The acting head of the United Nations mission in eastern Congo said Wednesday that it would carry out a joint investigation with national police into the shooting deaths of three peacekeepers and a dozen Congolese civilians during anti-U.N. protests this week.

“As I said yesterday to the national authorities, we do not have any evidence that MONUSCO troops were firing at civilians,” the deputy chief of the mission Khassim Diagne told reporters, using the French acronym for the U.N. Stabilization Mission in the Democratic Republic of Congo.

Reuters reported Tuesday that its reporter saw peacekeepers shoot dead two protesters as people threw rocks, vandalized and burned the U.N. compound in Goma, the provincial capital of Congo’s North Kivu province.

Diagne said the U.N. has the forensics capability to trace its bullets and is flying in a doctor from Kinshasa to conduct autopsies and extract the bullets for investigation.

MONUSCO is one of the U.N.’s biggest peacekeeping missions, with more than 16,000 troops and police in the eastern DRC.

North Kivu has been volatile for years but has seen a recent escalation of violence from armed groups, particularly the resurgent M23 rebels. Hundreds of angry protesters who accuse the U.N. of failing to protect them stormed U.N. compounds in Goma and Butembo earlier this week. Some threw stones and petrol bombs, broke into bases, looted and vandalized, and set fires.

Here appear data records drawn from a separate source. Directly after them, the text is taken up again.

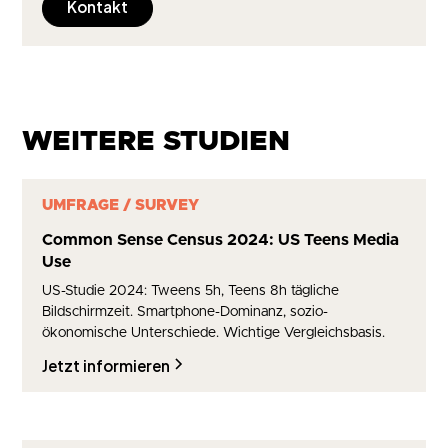
Kontakt
WEITERE STUDIEN
UMFRAGE / SURVEY
Common Sense Census 2024: US Teens Media
Use
US-Studie 2024: Tweens 5h, Teens 8h tägliche
Bildschirmzeit. Smartphone-Dominanz, sozio-
ökonomische Unterschiede. Wichtige Vergleichsbasis.
Jetzt informieren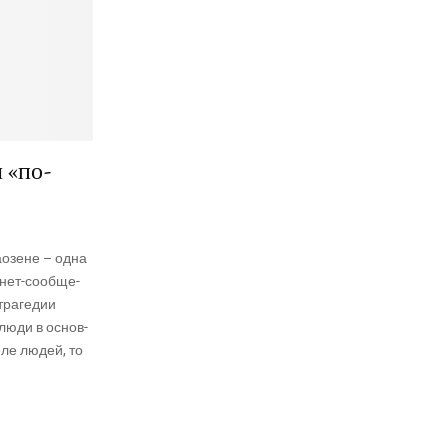
 «по-
­о­зене – одна
­нет-сооб­ще­
ра­ге­дии
м люди в основ­
е­ле людей, то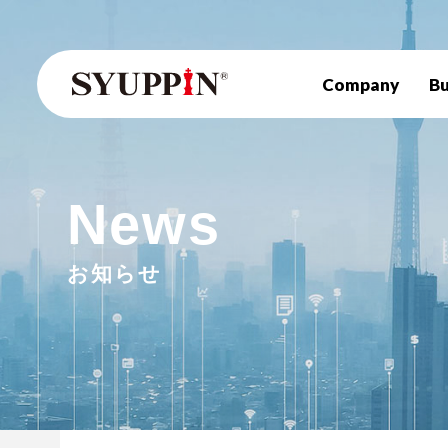
Company
Bu
News
お知らせ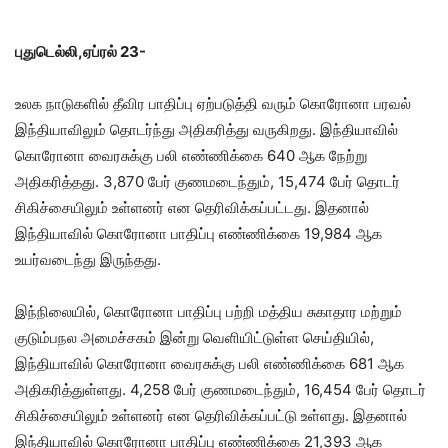
புதுடெல்லி,ஏப்ரல் 23-
உலக நாடுகளில் தீவிர பாதிப்பு ஏற்படுத்தி வரும் கொரோனா பரவல்
இந்தியாவிலும் தொடர்ந்து அதிகரித்து வருகிறது. இந்தியாவில்
கொரோனா வைரசுக்கு பலி எண்ணிக்கை 640 ஆக நேற்று
அதிகரித்தது. 3,870 பேர் குணமடைந்தும், 15,474 பேர் தொடர்
சிகிச்சையிலும் உள்ளனர் என தெரிவிக்கப்பட்டது. இதனால்
இந்தியாவில் கொரோனா பாதிப்பு எண்ணிக்கை 19,984 ஆக
உயர்வடைந்து இருந்தது.
இந்நிலையில், கொரோனா பாதிப்பு பற்றி மத்திய சுகாதார மற்றும்
குடும்பநல அமைச்சகம் இன்று வெளியிட்டுள்ள செய்தியில்,
இந்தியாவில் கொரோனா வைரசுக்கு பலி எண்ணிக்கை 681 ஆக
அதிகரித்துள்ளது. 4,258 பேர் குணமடைந்தும், 16,454 பேர் தொடர்
சிகிச்சையிலும் உள்ளனர் என தெரிவிக்கப்பட்டு உள்ளது. இதனால்
இந்தியாவில் கொரோனா பாதிப்பு எண்ணிக்கை 21,393 ஆக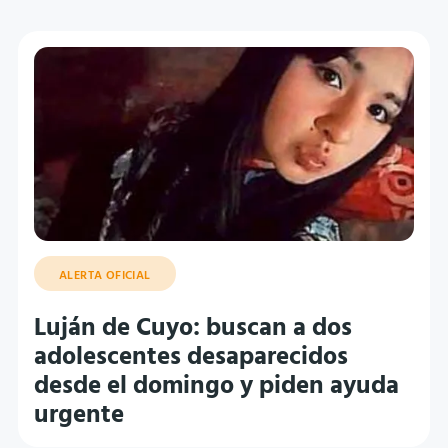
ALERTA OFICIAL
Luján de Cuyo: buscan a dos
adolescentes desaparecidos
desde el domingo y piden ayuda
urgente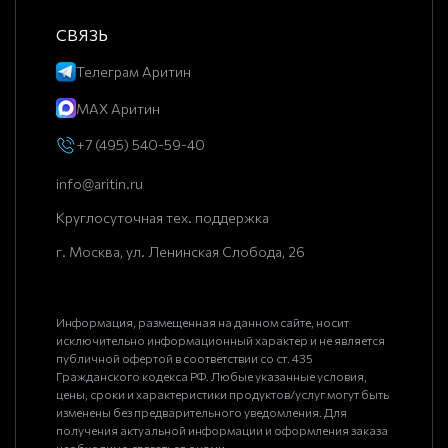
СВЯЗЬ
Телеграм Аритин
MAX Аритин
+7 (495) 540-59-40
info@aritin.ru
Круглосуточная тех. поддержка
г. Москва, ул. Ленинская Слобода, 26
Информация, размещенная на данном сайте, носит
исключительно информационный характер и не является
публичной офертой в соответствии со ст. 435
Гражданского кодекса РФ. Любые указанные условия,
цены, сроки и характеристики продуктов/услуг могут быть
изменены без предварительного уведомления. Для
получения актуальной информации и оформления заказа
необходимо связаться с нами.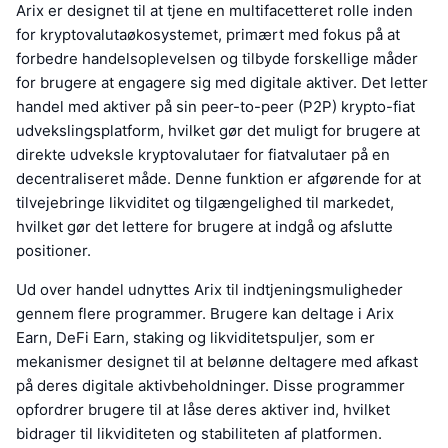
Arix er designet til at tjene en multifacetteret rolle inden
for kryptovalutaøkosystemet, primært med fokus på at
forbedre handelsoplevelsen og tilbyde forskellige måder
for brugere at engagere sig med digitale aktiver. Det letter
handel med aktiver på sin peer-to-peer (P2P) krypto-fiat
udvekslingsplatform, hvilket gør det muligt for brugere at
direkte udveksle kryptovalutaer for fiatvalutaer på en
decentraliseret måde. Denne funktion er afgørende for at
tilvejebringe likviditet og tilgængelighed til markedet,
hvilket gør det lettere for brugere at indgå og afslutte
positioner.
Ud over handel udnyttes Arix til indtjeningsmuligheder
gennem flere programmer. Brugere kan deltage i Arix
Earn, DeFi Earn, staking og likviditetspuljer, som er
mekanismer designet til at belønne deltagere med afkast
på deres digitale aktivbeholdninger. Disse programmer
opfordrer brugere til at låse deres aktiver ind, hvilket
bidrager til likviditeten og stabiliteten af platformen.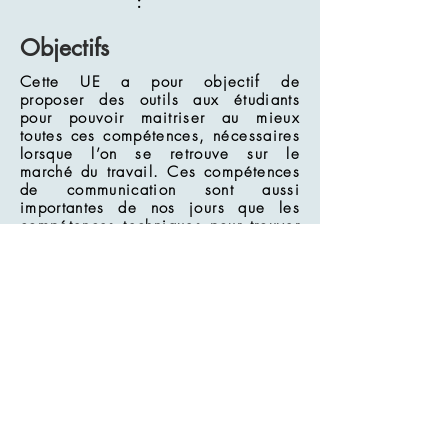
:
Objectifs
Cette UE a pour objectif de
proposer des outils aux étudiants
pour pouvoir maitriser au mieux
toutes ces compétences, nécessaires
lorsque l’on se retrouve sur le
marché du travail. Ces compétences
de communication sont aussi
importantes de nos jours que les
compétences techniques pour trouver
un travail.
Evaluation
Sous forme de contrôle continu, avec
une note pour l'« écrit » et « oral »
EQUIPE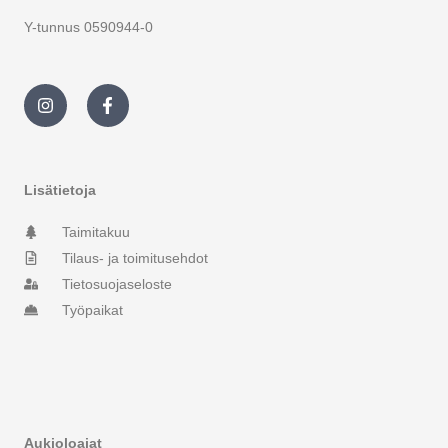
Y-tunnus 0590944-0
I
F
n
a
s
c
t
e
a
b
g
o
r
o
Lisätietoja
a
k
m
-
Taimitakuu
f
Tilaus- ja toimitusehdot
Tietosuojaseloste
Työpaikat
Aukioloajat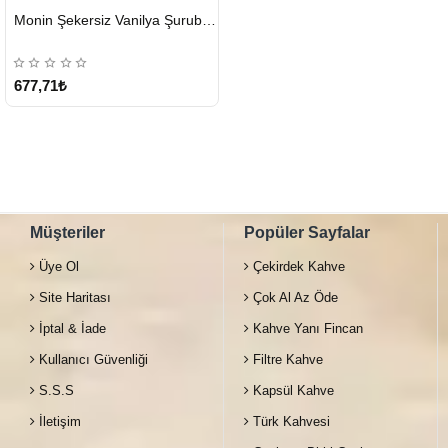
HIZLI
Monin Şekersiz Vanilya Şurubu 700 ML
GÖNDERİ
677,71₺
Müşteriler
Popüler Sayfalar
Üye Ol
Çekirdek Kahve
Site Haritası
Çok Al Az Öde
İptal & İade
Kahve Yanı Fincan
Kullanıcı Güvenliği
Filtre Kahve
S.S.S
Kapsül Kahve
İletişim
Türk Kahvesi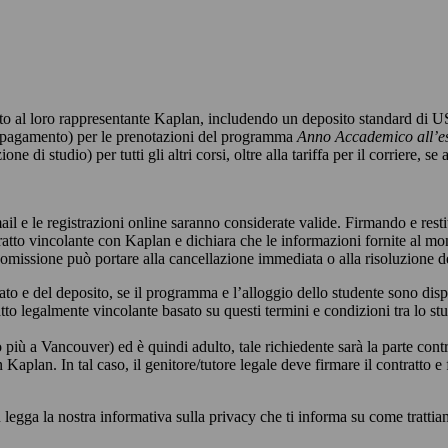
mato al loro rappresentante Kaplan, includendo un deposito standard
di pagamento) per le prenotazioni del programma
Anno Accademico all’es
 studio) per tutti gli altri corsi, oltre alla tariffa per il corriere, se 
ail e le registrazioni online saranno considerate valide. Firmando e re
ratto vincolante con Kaplan e dichiara che le informazioni fornite al mo
o omissione può portare alla cancellazione immediata o alla risoluzione
o e del deposito, se il programma e l’alloggio dello studente sono dis
o legalmente vincolante basato su questi termini e condizioni tra lo stu
o più a Vancouver) ed è quindi adulto, tale richiedente sarà la parte co
 Kaplan. In tal caso, il genitore/tutore legale deve firmare il contratto e f
legga la nostra informativa sulla privacy che ti informa su come trattiam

The deaths occurred when the protests turned violent.

Diagne said the demonstrators had been infiltrated by criminal elements who were focused on looting.

“Clearly they were trying to get away with a lot of equipment,” he said of images of people stealing sacks of rice, dry goods and other items.

He said the situation had cooled on Wednesday, but the mission remains vigilant.

Congolese security forces have reinforced the peacekeepers, and Diagne said that

North Kivu’s governor issued a strong statement late Tuesday banning demonstrations.

U.N. peacekeeping chief Jean-Pierre Lacroix, who is currently in Mali, will travel to Kinshasa on Friday to meet with officials and then continue to Goma.

Secretary-General Antonio Guterres has also strongly condemned the violence.

The U.N. Security Council met late Tuesday at the request of India, who lost two peacekeepers in the violence, for a private briefing on the events.

The U.N. has warned that the M23 rebel group, which was defeated by the Congolese army and special MONUSCO forces in 2013, started to re-emerge in November of last year and is well armed and equipped.